Provided text

-- BEGIN --

HK's Indian diamond traders concerned about Shenzhen raids
The arrest of suspected diamond smugglers in Shenzhen has sent shockwaves through the Indian gem-trading community in Hong Kong.
About 50 people were initially arrested, 33 of them foreign nationals, by mainland police who swooped after questioning a man at the Lo Wu border checkpoint. He had been travelling from Hong Kong carrying diamonds.
The men still being held - 21 from India - have strong links to Indian diamond dealers in Hong Kong who fear the arrests will have adverse consequences on their business and wrongly tarnish their reputations.
Diamond traders in Hong Kong say up to US$40 million worth of gems destined for mainland jewellery factories were seized during the raids on January 8. But Indian diamond merchants say the men would have been carrying the correct documents and that it was unclear whether any laws were broken.
Relatives of the men, who have addresses in the Shenzhen area, have only been told that they are being held under anti-smuggling laws.
The Indian media's coverage of the incident has drawn links between the case and the recent arrest of three Chinese engineers after the collapse of a power station chimney that killed about 40 workers in September last year in Korba, 960 kilometres southeast of New Delhi.
But India's consul general to Hong Kong, L.D. Ralte, dismissed the link. He said the Shenzhen arrests could be related to tax and duty payments or 'something far deeper'. He said the consulate was monitoring the situation and the men had been visited by Indian embassy officials based on the mainland.
Two gem traders based in Hong Kong said the arrests have triggered fear and anxiety among the Indian diamond dealers in the city, who they say number about 200 and come from Gujarat.
'These guys who have been nabbed are reputable and in long-lasting businesses,' one of the traders said. 'They are not die-hard smugglers. They want to be in China for the long term.'
Both declined to be named, citing legal and political sensitivities.
'These are not blood diamonds, but come from reliable origins and are cut in Gujarat,' the trader said. 'It will have adverse consequences for the jewellery manufacturing industry in southern China henceforth as there is a huge demand for gems.'
One of the traders said mainland factories wanted to deal with people bringing diamonds from Hong Kong to avoid paying a 4 per cent duty for re-exporting the stones. Jewellers have to pay an 18 per cent tax.

-- END --

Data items
-- BEGIN --

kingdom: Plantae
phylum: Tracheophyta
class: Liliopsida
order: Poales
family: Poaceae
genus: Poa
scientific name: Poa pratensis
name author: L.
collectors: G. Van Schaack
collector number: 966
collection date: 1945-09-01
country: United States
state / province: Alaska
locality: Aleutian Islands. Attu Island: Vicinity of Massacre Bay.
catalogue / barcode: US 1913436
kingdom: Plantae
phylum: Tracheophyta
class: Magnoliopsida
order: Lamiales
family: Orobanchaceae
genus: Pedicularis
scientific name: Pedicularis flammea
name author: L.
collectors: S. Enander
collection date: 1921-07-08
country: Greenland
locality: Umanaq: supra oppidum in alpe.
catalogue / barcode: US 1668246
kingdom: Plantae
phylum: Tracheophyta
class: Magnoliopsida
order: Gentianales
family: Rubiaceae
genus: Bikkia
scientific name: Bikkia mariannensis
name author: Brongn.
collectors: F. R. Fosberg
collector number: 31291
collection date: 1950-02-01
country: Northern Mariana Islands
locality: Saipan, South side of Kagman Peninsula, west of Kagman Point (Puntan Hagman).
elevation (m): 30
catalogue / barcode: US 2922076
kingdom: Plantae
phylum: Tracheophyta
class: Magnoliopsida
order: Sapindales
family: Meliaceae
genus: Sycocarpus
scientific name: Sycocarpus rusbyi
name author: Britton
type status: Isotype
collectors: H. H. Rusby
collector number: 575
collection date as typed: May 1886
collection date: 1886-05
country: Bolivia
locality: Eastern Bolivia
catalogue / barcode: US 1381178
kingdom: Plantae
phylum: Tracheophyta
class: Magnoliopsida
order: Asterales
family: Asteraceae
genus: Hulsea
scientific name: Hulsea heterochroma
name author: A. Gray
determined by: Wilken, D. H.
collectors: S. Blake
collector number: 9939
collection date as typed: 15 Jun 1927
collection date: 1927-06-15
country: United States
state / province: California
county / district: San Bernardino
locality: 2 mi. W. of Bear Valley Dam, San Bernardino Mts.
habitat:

-- END --

Directives
A - According to the news story about the Shenzhen diamond raids, on what date did the raids take place?
B - Carry on the news story about Hong Kong's Indian diamond traders and the Shenzhen arrests, starting right after its last sentence.

Answer set
A - January 8

B -
'I would rather do it legitimately and see that taxes are paid and brought in line in terms of import duties and avoid the hassle. So this is why there is utter shock and dismay. We are reputable business people; it's appalling for the families.'
The arrests come after a tough year for diamond traders as spending on luxury goods fell worldwide. Reports in India say about 50 per cent of the country's diamond exports to China are carried out illegally via Hong Kong. Much of the smuggling is done by couriers who cross the border to Shenzhen, the report said.
Another Hong Kong-based gem merchant said cross-border gem trading and jewellery manufacturing had been irreparably damaged following the arrests of the men, who are in their mid-20s and late 30s.
'The diamond business in Hong Kong is almost at a standstill, even among Chinese traders. In mainland China most of the traders are keeping very quiet for the moment. It's very serious. Families have loved ones inside and don't know when they will be charged or tried. The Indian community is not at fault here.'
The traders added that the men being held were doing business with factories owned by people with links to the Shanghai Diamond Exchange Centre. A Hong Kong law firm with offices in Shenzhen has been contacted and the men have been provided with vegetarian meals from a nearby Indian restaurant.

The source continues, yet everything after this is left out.